Return each entry below word for word, leaving out any image.

§

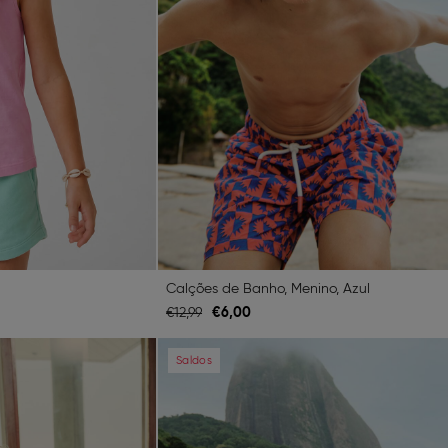
Calções de Banho, Menino, Azul
€
6,
00
€
12,
99
Next
Previous
Saldos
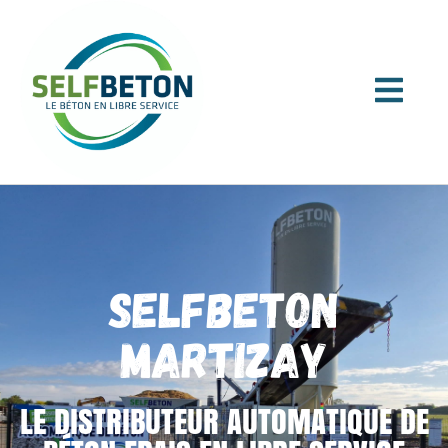
SELFBETON
MARTIZAY
LE DISTRIBUTEUR AUTOMATIQUE DE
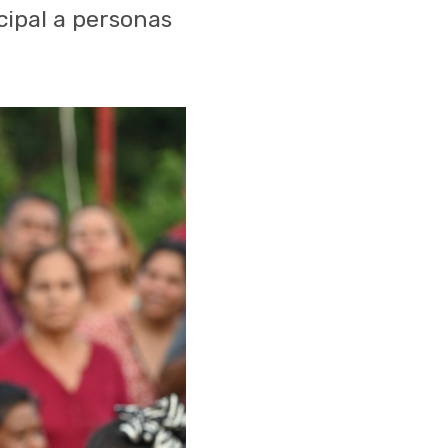
cipal a personas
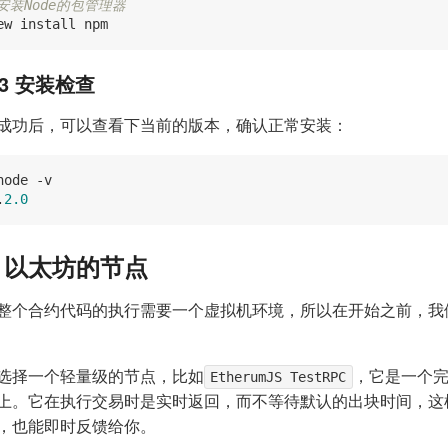
/安装Node的包管理器
1.3 安装检查
成功后，可以查看下当前的版本，确认正常安装：
node -v

.
2.0
.2 以太坊的节点
整个合约代码的执行需要一个虚拟机环境，所以在开始之前，我
选择一个轻量级的节点，比如
EtherumJS TestRPC
，它是一个
上。它在执行交易时是实时返回，而不等待默认的出块时间，这
，也能即时反馈给你。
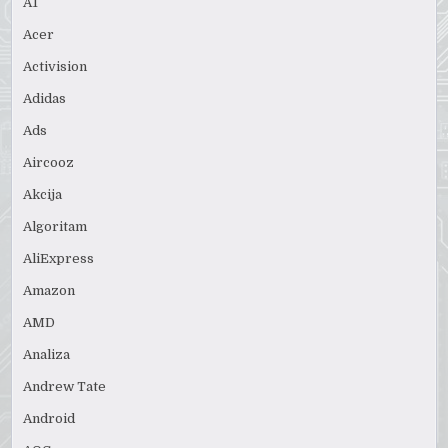
A1
Acer
Activision
Adidas
Ads
Aircooz
Akcija
Algoritam
AliExpress
Amazon
AMD
Analiza
Andrew Tate
Android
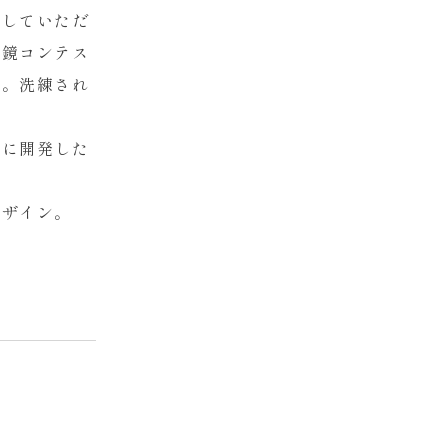
用していただ
眼鏡コンテス
す。洗練され
自に開発した
デザイン。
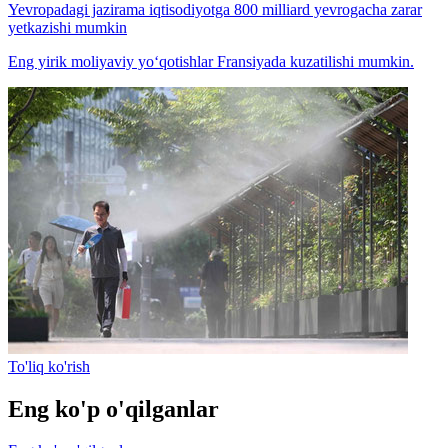
Yevropadagi jazirama iqtisodiyotga 800 milliard yevrogacha zarar
yetkazishi mumkin
Eng yirik moliyaviy yo‘qotishlar Fransiyada kuzatilishi mumkin.
To'liq ko'rish
Eng ko'p o'qilganlar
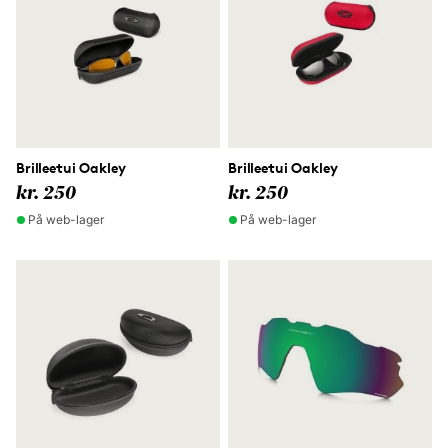
Brilleetui Oakley
Brilleetui Oakley
kr. 250
kr. 250
På web-lager
På web-lager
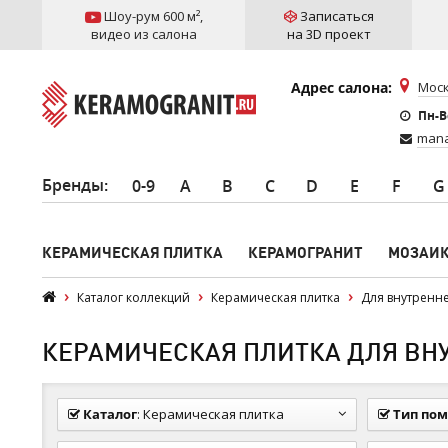
Шоу-рум 600 м²
,
Записаться
видео из салона
на 3D проект
Адрес салона:
Моск
Пн-Вс
mana
Бренды
:
0-9
A
B
C
D
E
F
G
КЕРАМИЧЕСКАЯ ПЛИТКА
КЕРАМОГРАНИТ
МОЗАИ
Каталог коллекций
Керамическая плитка
Для внутренн
КЕРАМИЧЕСКАЯ ПЛИТКА ДЛЯ ВНУ
Каталог
:
Керамическая плитка
Тип по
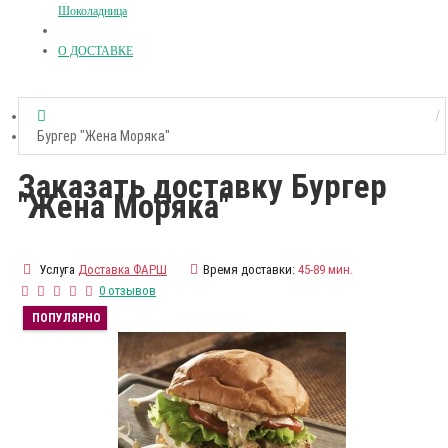
Шоколадница
О ДОСТАВКЕ
Бургер "Жена Моряка"
Заказать доставку Бургер
"Жена Моряка"
Услуга
Доставка ФАРШ
Время доставки:
45-89 мин.
0 отзывов
ПОПУЛЯРНО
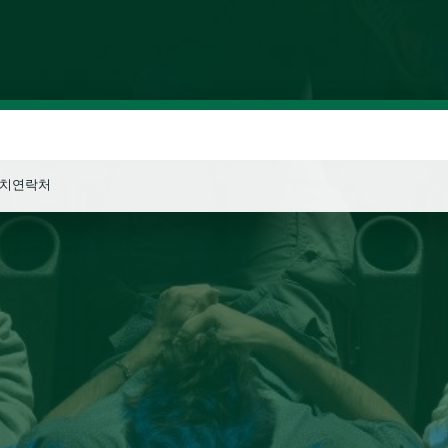
위치
연락처
검색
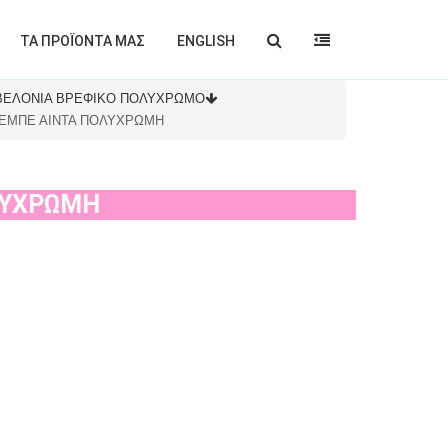
ΤΑ ΠΡΟΪΟΝΤΑ ΜΑΣ
ENGLISH
ΒΕΛΟΝΙΑ ΒΡΕΦΙΚΟ ΠΟΛΥΧΡΩΜΟ
ΜΠΕ ΑIΝΤΑ ΠΟΛΥΧΡΩΜΗ
ΛΥΧΡΩΜΗ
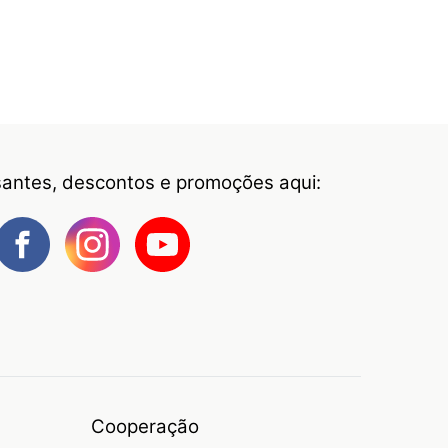
ssantes, descontos e promoções aqui:
Cooperação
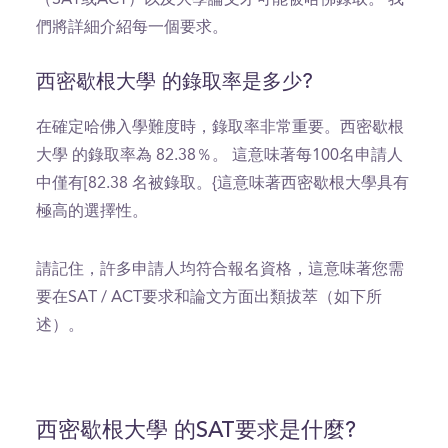
們將詳細介紹每一個要求。
西密歇根大學 的錄取率是多少?
在確定哈佛入學難度時，錄取率非常重要。西密歇根
大學 的錄取率為 82.38％。 這意味著每100名申請人
中僅有[82.38 名被錄取。{這意味著西密歇根大學具有
極高的選擇性。
請記住，許多申請人均符合報名資格，這意味著您需
要在SAT / ACT要求和論文方面出類拔萃（如下所
述）。
西密歇根大學 的SAT要求是什麼?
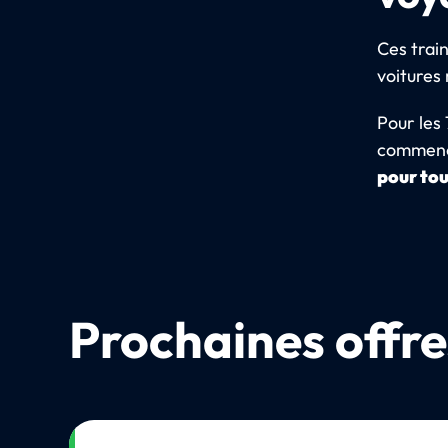
Ces trai
voitures 
Pour les 
commenc
pour tou
Prochaines offre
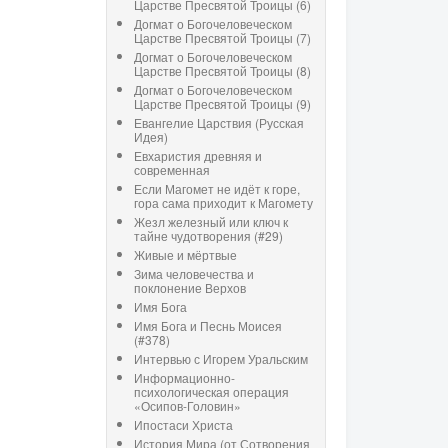
Царстве Пресвятой Троицы (6)
Догмат о Богочеловеческом
Царстве Пресвятой Троицы (7)
Догмат о Богочеловеческом
Царстве Пресвятой Троицы (8)
Догмат о Богочеловеческом
Царстве Пресвятой Троицы (9)
Евангелие Царствия (Русская
Идея)
Евхаристия древняя и
современная
Если Магомет не идёт к горе,
гора сама приходит к Магомету
Жезл железный или ключ к
тайне чудотворения (#29)
Живые и мёртвые
Зима человечества и
поклонение Верхов
Имя Бога
Имя Бога и Песнь Моисея
(#378)
Интервью с Игорем Уральским
Информационно-
психологическая операция
«Осипов-Головин»
Ипостаси Христа
История Мира (от Сотворения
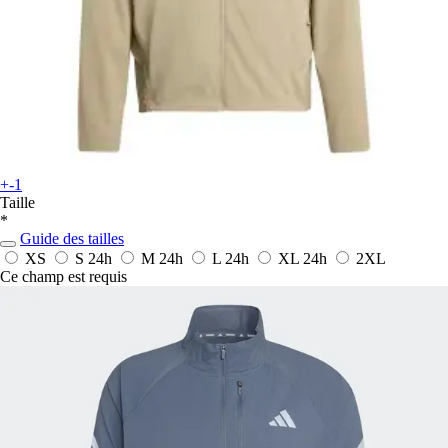
+-1
Taille
*
Guide des tailles
XS
S
24h
M
24h
L
24h
XL
24h
2XL
Ce champ est requis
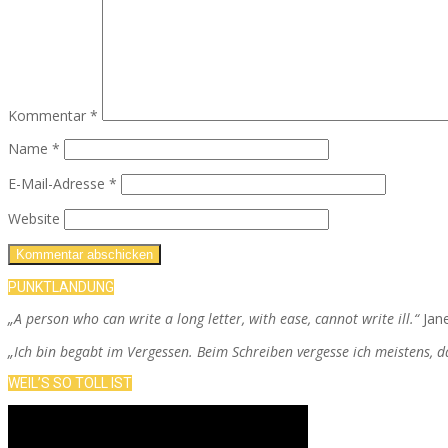
Kommentar
*
Name
*
E-Mail-Adresse
*
Website
PUNKTLANDUNG
„A person who can write a long letter, with ease, cannot write ill.“
Jan
„Ich bin begabt im Vergessen. Beim Schreiben vergesse ich meistens, 
WEIL’S SO TOLL IST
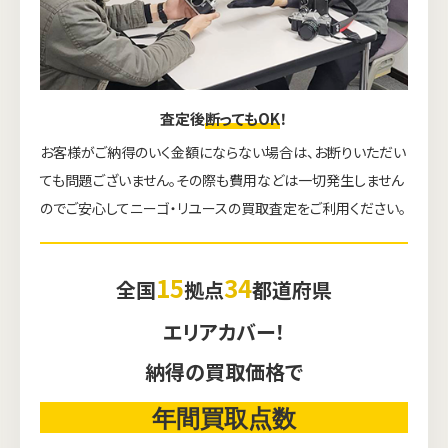
査定後
断ってもOK
！
お客様がご納得のいく金額にならない場合は、お断りいただい
ても問題ございません。その際も費用などは一切発生しません
のでご安心してニーゴ・リユースの買取査定をご利用ください。
15
34
全国
拠点
都道府県
エリアカバー！
ウェブから1分
フリーダイヤル
納得の買取価格で
かんたん査定見積
0120-1212-25
年間買取点数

§

__FINAL ANSWER__:
Calções de Banho, Menino, Azul
€
6,
00
€
12,
99
Next
Previous
Saldos
SELFBETON
MARTIZAY
LE DISTRIBUTEUR AUTOMATIQUE DE
cipal a personas
/安装Node的包管理器
1.3 安装检查
成功后，可以查看下当前的版本，确认正常安装：
node -v

.
2.0
.2 以太坊的节点
整个合约代码的执行需要一个虚拟机环境，所以在开始之前，我
选择一个轻量级的节点，比如
EtherumJS TestRPC
，它是一个
上。它在执行交易时是实时返回，而不等待默认的出块时间，这
，也能即时反馈给你。
A1
Acer
Activision
Adidas
Ads
Aircooz
Akcija
Algoritam
AliExpress
Amazon
AMD
Analiza
Andrew Tate
Android
用していただ
眼鏡コンテス
す。洗練され
自に開発した
デザイン。
Yevropadagi jazirama iqtisodiyotga 800 milliard yevrogacha zarar
yetkazishi mumkin
Eng yirik moliyaviy yo‘qotishlar Fransiyada kuzatilishi mumkin.
To'liq ko'rish
Eng ko'p o'qilganlar
Brilleetui Oakley
Brilleetui Oakley
kr. 250
kr. 250
På web-lager
På web-lager
Шоу-рум 600 м²
,
Записаться
видео из салона
на 3D проект
Адрес салона:
Моск
Пн-Вс
mana
Бренды
:
0-9
A
B
C
D
E
F
G
КЕРАМИЧЕСКАЯ ПЛИТКА
КЕРАМОГРАНИТ
МОЗАИ
Каталог коллекций
Керамическая плитка
Для внутренн
КЕРАМИЧЕСКАЯ ПЛИТКА ДЛЯ ВНУ
Каталог
:
Керамическая плитка
Тип по
Шоколадница
О ДОСТАВКЕ
Бургер "Жена Моряка"
Заказать доставку Бургер
"Жена Моряка"
Услуга
Доставка ФАРШ
Время доставки:
45-89 мин.
0 отзывов
ПОПУЛЯРНО
위치
연락처
검색
ΤΑ ΠΡΟΪΟΝΤΑ ΜΑΣ
ENGLISH
ΒΕΛΟΝΙΑ ΒΡΕΦΙΚΟ ΠΟΛΥΧΡΩΜΟ
ΜΠΕ ΑIΝΤΑ ΠΟΛΥΧΡΩΜΗ
ΛΥΧΡΩΜΗ
ssantes, descontos e promoções aqui:
Cooperação
們將詳細介紹每一個要求。
西密歇根大學 的錄取率是多少?
在確定哈佛入學難度時，錄取率非常重要。西密歇根
大學 的錄取率為 82.38％。 這意味著每100名申請人
中僅有[82.38 名被錄取。{這意味著西密歇根大學具有
極高的選擇性。
請記住，許多申請人均符合報名資格，這意味著您需
要在SAT / ACT要求和論文方面出類拔萃（如下所
述）。
西密歇根大學 的SAT要求是什麼?
Ces trai
voitures 
Pour les 
commenc
pour tou
Prochaines offre
Царстве Пресвятой Троицы (6)
Догмат о Богочеловеческом
Царстве Пресвятой Троицы (7)
Догмат о Богочеловеческом
Царстве Пресвятой Троицы (8)
Догмат о Богочеловеческом
Царстве Пресвятой Троицы (9)
Евангелие Царствия (Русская
Идея)
Евхаристия древняя и
современная
Если Магомет не идёт к горе,
гора сама приходит к Магомету
Жезл железный или ключ к
тайне чудотворения (#29)
Живые и мёртвые
Зима человечества и
поклонение Верхов
Имя Бога
Имя Бога и Песнь Моисея
(#378)
Интервью с Игорем Уральским
Информационно-
психологическая операция
«Осипов-Головин»
Ипостаси Христа
История Мира (от Сотворения
+-1
Taille
*
Guide des tailles
XS
S
24h
M
24h
L
24h
XL
24h
2XL
Ce champ est requis
Kommentar
*
Name
*
E-Mail-Adresse
*
Website
PUNKTLANDUNG
„A person who can write a long letter, with ease, cannot write ill.“
Jan
„Ich bin begabt im Vergessen. Beim Schreiben vergesse ich meistens, 
WEIL’S SO TOLL IST
査定後
断ってもOK
！
お客様がご納得のいく金額にならない場合は、お断りいただい
ても問題ございません。その際も費用などは一切発生しません
のでご安心してニーゴ・リユースの買取査定をご利用ください。
15
34
全国
拠点
都道府県
エリアカバー！
ウェブから1分
フリーダイヤル
納得の買取価格で
かんたん査定見積
0120-1212-25
年間買取点数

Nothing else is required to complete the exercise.